** SHORT PROBLEM **
Copy out every line of the data below word for word.

----------

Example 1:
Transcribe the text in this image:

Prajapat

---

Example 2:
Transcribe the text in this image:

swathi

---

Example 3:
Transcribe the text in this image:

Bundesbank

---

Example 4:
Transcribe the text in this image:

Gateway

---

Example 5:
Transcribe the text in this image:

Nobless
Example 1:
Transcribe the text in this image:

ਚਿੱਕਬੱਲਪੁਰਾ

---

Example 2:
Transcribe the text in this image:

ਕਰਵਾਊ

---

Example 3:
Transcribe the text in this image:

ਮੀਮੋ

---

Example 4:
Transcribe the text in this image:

----------

** EXERCISE SOLUTION **
Example 1:
Transcribe the text in this image:

Prajapat

---

Example 2:
Transcribe the text in this image:

swathi

---

Example 3:
Transcribe the text in this image:

Bundesbank

---

Example 4:
Transcribe the text in this image:

Gateway

---

Example 5:
Transcribe the text in this image:

Nobless
Example 1:
Transcribe the text in this image:

ਚਿੱਕਬੱਲਪੁਰਾ

---

Example 2:
Transcribe the text in this image:

ਕਰਵਾਊ

---

Example 3:
Transcribe the text in this image:

ਮੀਮੋ

---

Example 4:
Transcribe the text in this image:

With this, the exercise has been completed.